CHLORMETHIAZOLE TREATMENT PREVENTS REDUCED VITAMIN A LEVELS IN ETHANOL-FED RATS

Authors: LIU, CHUN - HNRCA; CHING, JAYONG - HNRCA; SEITZ, HELMUT - SALEM MEDICAL CENTER; RUSSELL, ROBERT - HNRCA; WANG, XIANG-DONG - HNRCA

Submitted to: Alcoholism: Clinical and Experimental
Publication Type: Peer Reviewed Journal
Publication Acceptance Date: 8/6/2002
Publication Date: 11/1/2002
Citation: LIU, C., CHING, J., SEITZ, H.K., RUSSELL, R.M., WANG, X. CHLORMETHIAZOLE TREATMENT PREVENTS REDUCED VITAMIN A LEVELS IN ETHANOL-FED RATS. ALCOHOLISM: CLINICAL AND EXPERIMENTAL. 2002;26:1730-1709.

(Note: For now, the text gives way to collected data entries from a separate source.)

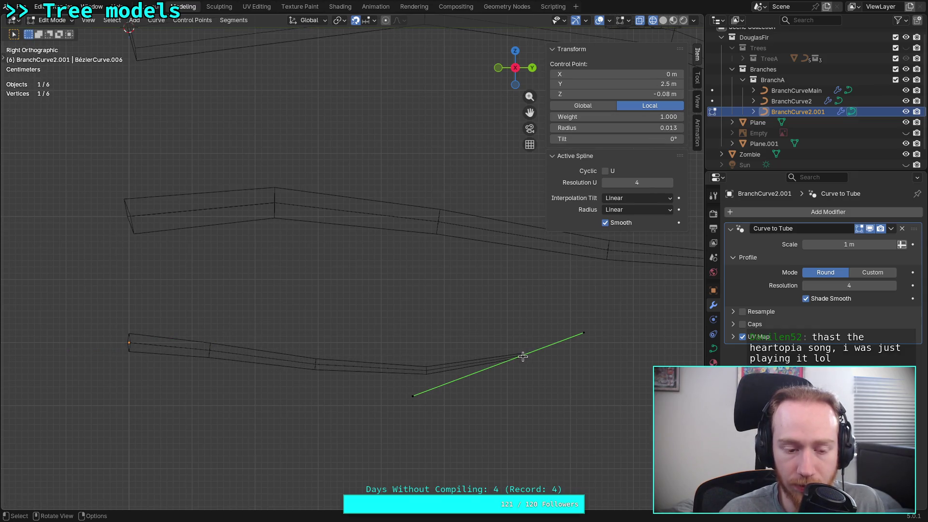
key(g)
click(518, 318)
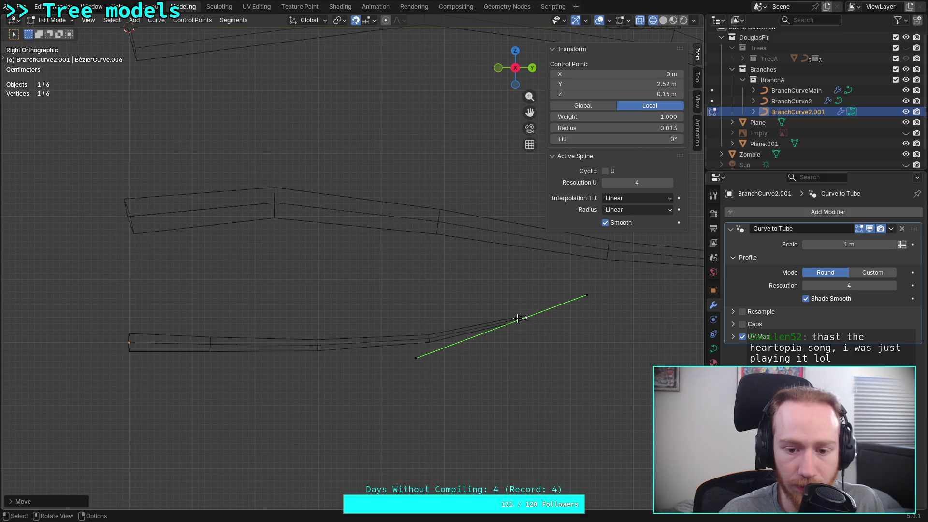
click(418, 356)
key(g)
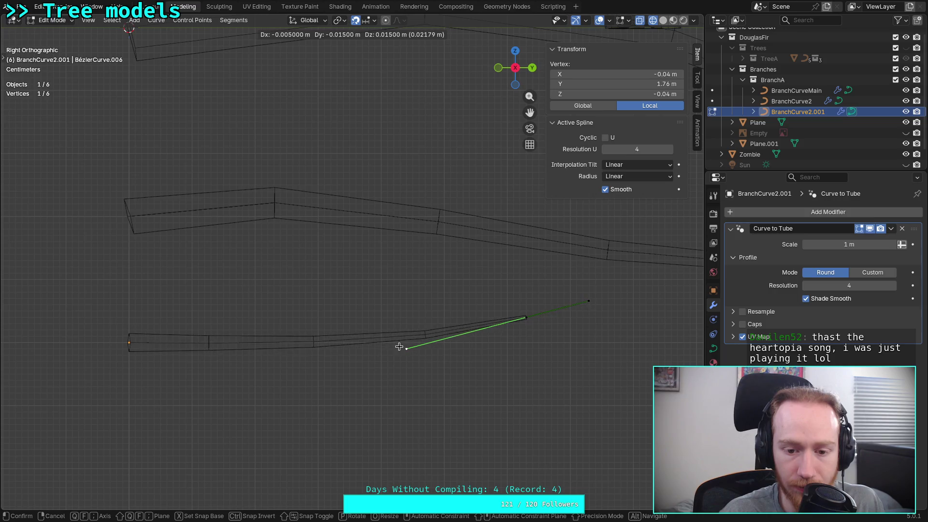
click(405, 351)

Interpretive Summary: Chronic alcohol intake results in decreased liver vitamin A levels through enhanced degradation of vitamin A via an enzyme (cytochrome P450 enzymes) dependent process. We investigated whether treatment with chlormethiazole, a cytochrome P450 enzymes inhibitor, restores vitamin A in the livers of ethanol-fed rats. Results showed that the treatment with chlormethiazole at two different doses in ethanol-fed rats completely blocked the formation of hepatic vitamin A polar metabolites and restored hepatic levels of vitamin A in a dose-dependent manner. These data suggest that alchol-reduced hepatic vitamin A levels are due to enhanced degradation of vitamin A and "leakage" of vitamin A from the liver into the circulation. Chlormethiazole can restore liver vitamin A to normal levels in ethanol-fed rats, which may offer a useful approach to prevent alcohol impaired vitamin A status.

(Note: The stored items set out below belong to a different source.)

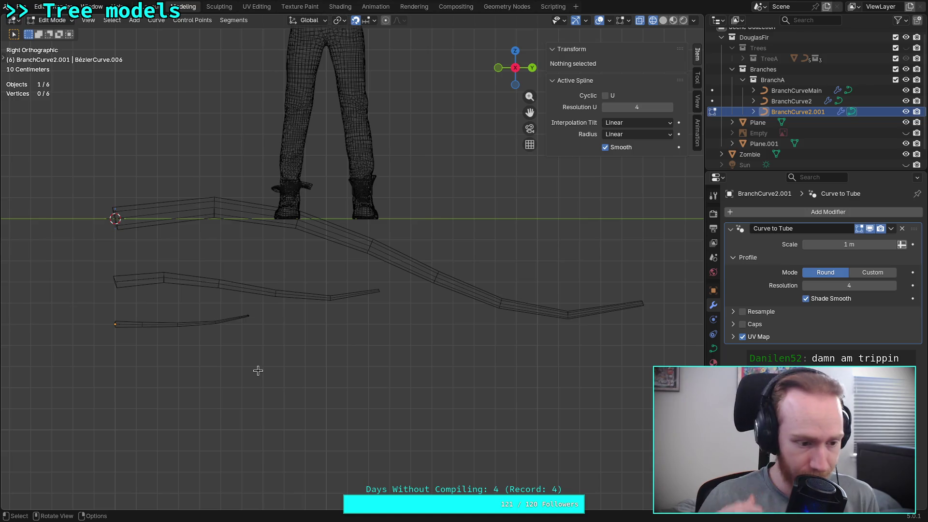
- Save plants.blend and rename BranchCurve2.001 to BranchCurve4
key(ctrl+s)
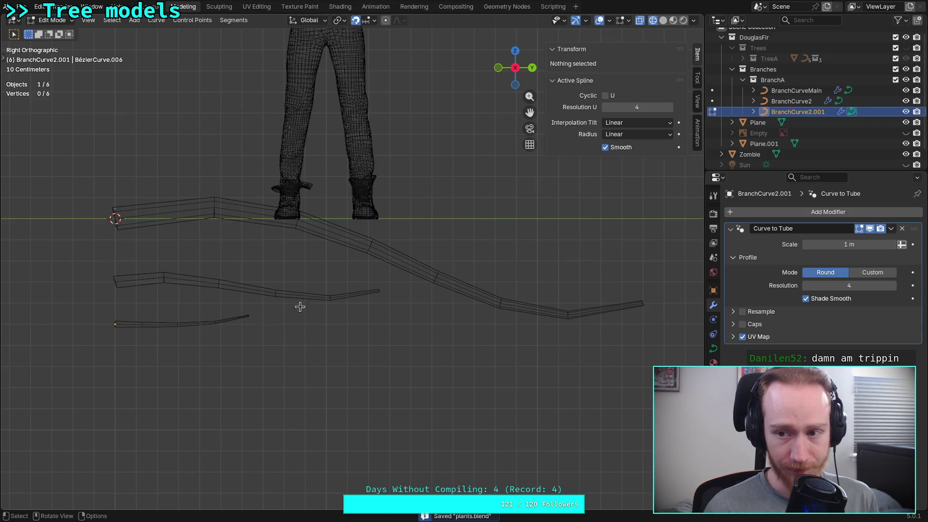
scroll(827, 116, down, 1)
double_click(833, 101)
key(BackSpace)
key(BackSpace)
key(BackSpace)
text(4)
key(Return)
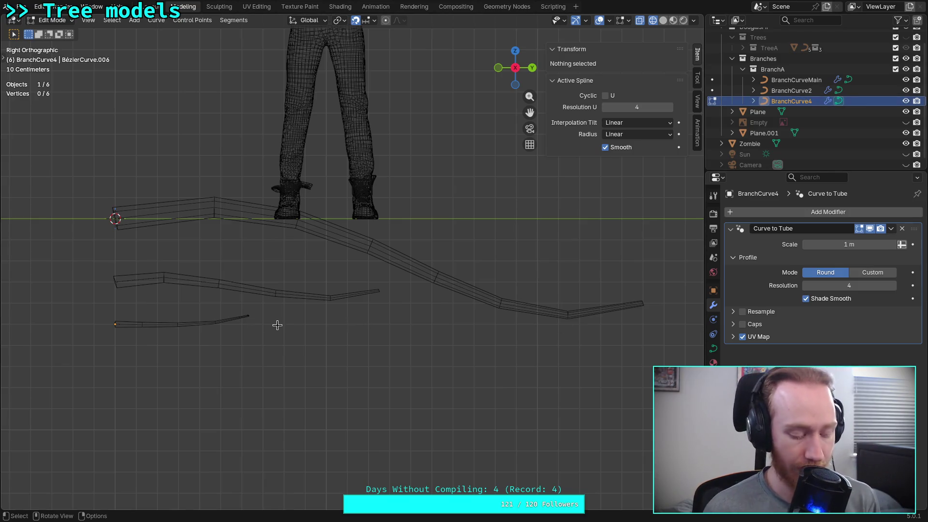
- Return to Object Mode and duplicate the BranchCurve4 twig
scroll(273, 322, up, 2)
shift+middle_drag(283, 348, 347, 311)
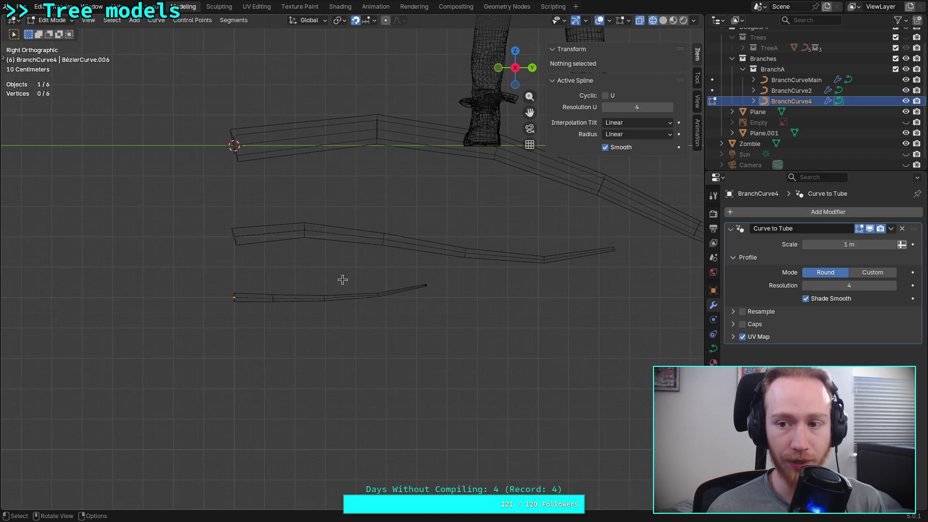
key(Tab)
key(shift+d)
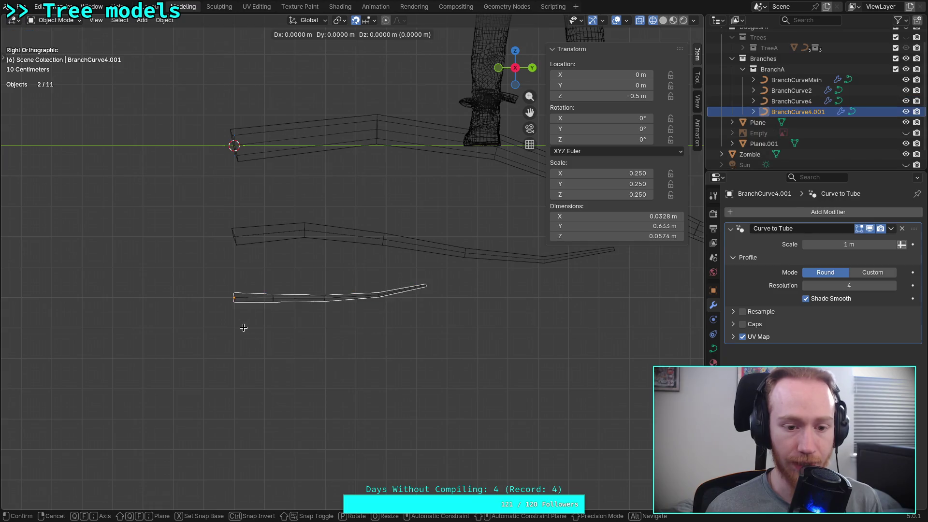
- Place BranchCurve4.001 at Z -0.6 m and scale it by 0.5 to 0.125, then enter Edit Mode
click(246, 336)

Technical Abstract: Chronic ethanol intake results in decreased hepatic vitamin A levels trhough enhanced degradation of vitamin A via a cytochrome P450 enzyme (CYP) dependent process. The aim of this study is to investigate whether treatment with chlormethiazole, a CYP inhibitor, restores vitamin A in the livers of ethanol-fed rats. Both ethanol-exposed or non-ethano-exposed rats were treated with or without chlormethiazole (10 mg and 100 mig/kg BW) for one month. Liver and plasma levels of retinol and retnyl palmitate were analyzed by high-performance liquid chromatography (HPLC). Expressions of hepatic lecithin:retinol acyltransferase (LRAT) and cellular retinol binding protein (CRBP) were analyzed using reverse transcription-polymerase chain reaction (RT-PCR). Hepatic retinol esterification by LRAT was examined using in vitro incubations of the microsomal fractions of livers. Ethanol-feeding in rats for a month resulted in lower hepatic levels of retinol and retinyl palmitate than those found in controls and the occurrence of several polar retinoid metabolites. In contrast, treatment with chlormethiazole at two different doses in ethanol-fed rats completely blocked the formation of hepatic retinoid polar metabolites and restored hepatic levels of retinol and hepatic retinyl palmitate in a dose-dependent manner. Elevated plasma concentrations of retinyl palmitate in rats fed with ethanol were partially inhibited by chlormethiazole treatment. Neither ethanol nor chlormethiazole treatment altered the expression and the activity of LRAT in the liver of rats. These data suggest that ethanol-reduced hepatic vitamin A levels are due to enhanced degradation of vitamin A and "leakage" of vitamin A from the liver into the circulation rather than impaired LRAT activity. Chlormethiazole can restore both hepatic retinol and retinyl ester concentrations to normal levels in ethanol-fed rats in vivo, which may offer a useful approach to prevent ethanol-impaired vitamin A status.